If you think lean, instead of trying to coat something over the yarn, you will try reducing the tension created on the machine or you will try making the yarn stronger in making the yarn itself. This will not only save lots of money wasted in making, coating, removing this coat, it will also save time, energy and precious resources like water. It will be much more environmentally friendly in operation.
Just think about all the documentation you handle day to day. Do you think all those signatures and papers or emails necessary? I certainly think we should be able to cut down all these at least by 50%. Most of these processes and documents are there not to help the entire process nor there to help the end result but just to save someone from “possible future problems”. I can go on listing. Just have a look at your processes. Ask the question yourself. You will see a completely new world of opportunities unfolding in front of you. Tools like 5 Why, Process Mapping and Value Stream Mapping will come handy in this process.
Please leave your comments to this post. I really value your comments. 

Waiting is a waste. Keep your customers waiting??

In lean, waiting is classified as one of the main waste categories. Waiting is wasting of time, and money and effort. This form of waste is covered extensively in this blog. But how about keep your customer waiting? How big of a waste it can be?

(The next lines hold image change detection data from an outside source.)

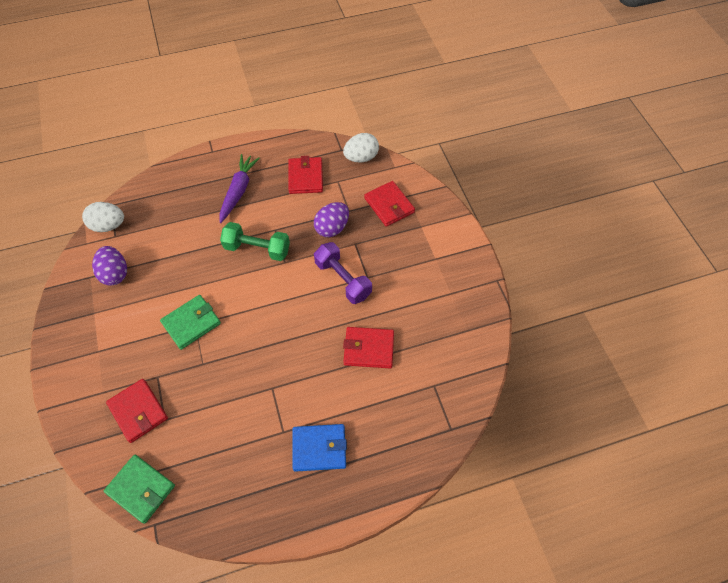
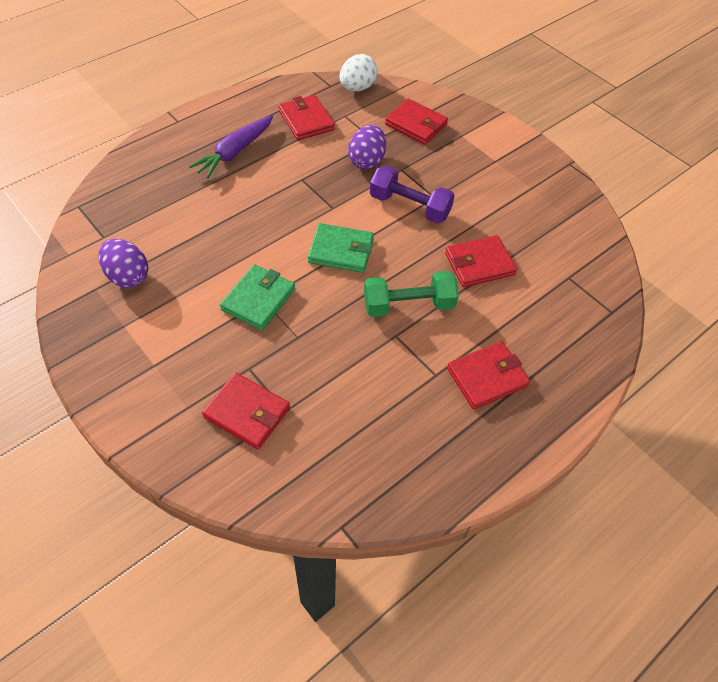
camera: 25 degrees left, 5 degrees down
(109, 225) = (88, 228): white egg -> none
(141, 489) = (301, 495): green wallet -> green wallet (341, 251)
(238, 191) = (235, 152): purple carrot -> purple carrot turned 135 degrees counterclockwise
(257, 249) = (292, 203): green dumbbell -> green dumbbell (408, 305)
(319, 448) = (487, 377): blue wallet -> red wallet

I saw a post of this nature on the Mark’s It clearly demonstrate how much of a waste it is to keep people waiting, specially a person with a blog and good reach. Bad experiences for a customer in general, will not only turn that customer away; it creates a negative feel and will eventually turn many more current and future customers away. Mark’s blog post is a good example of it.
Mark as a good lean consultant, looks at the cause of it. His observations and conclusions are very important. Organizations, which are trying to get the 100% utilization of the employees is losing one of the important points. Mark points out when employees are loaded to 100%, they are very less effective and there will be long queues. If the employee is in the direct customer care, this means long waiting time for customers and more frustrations and eventually loss of sales and profits. Even if the employee is not in the customer care, still this means lots of work in queue for the worker to complete. This is equally bad as well.
I always prefer Simple, optimized solutions, over complicated and high efficient solutions. Simple and optimized solutions generally provide better results as they are simple to understand and use and made to deliver the result in the bigger picture, not to keep people busy.
Lean management is different from scientific management and most of the other established management systems. It looks for the results by creating systems and eliminating wastes from the system, continuously not by pressing people, machines or any of the resources to its maximum.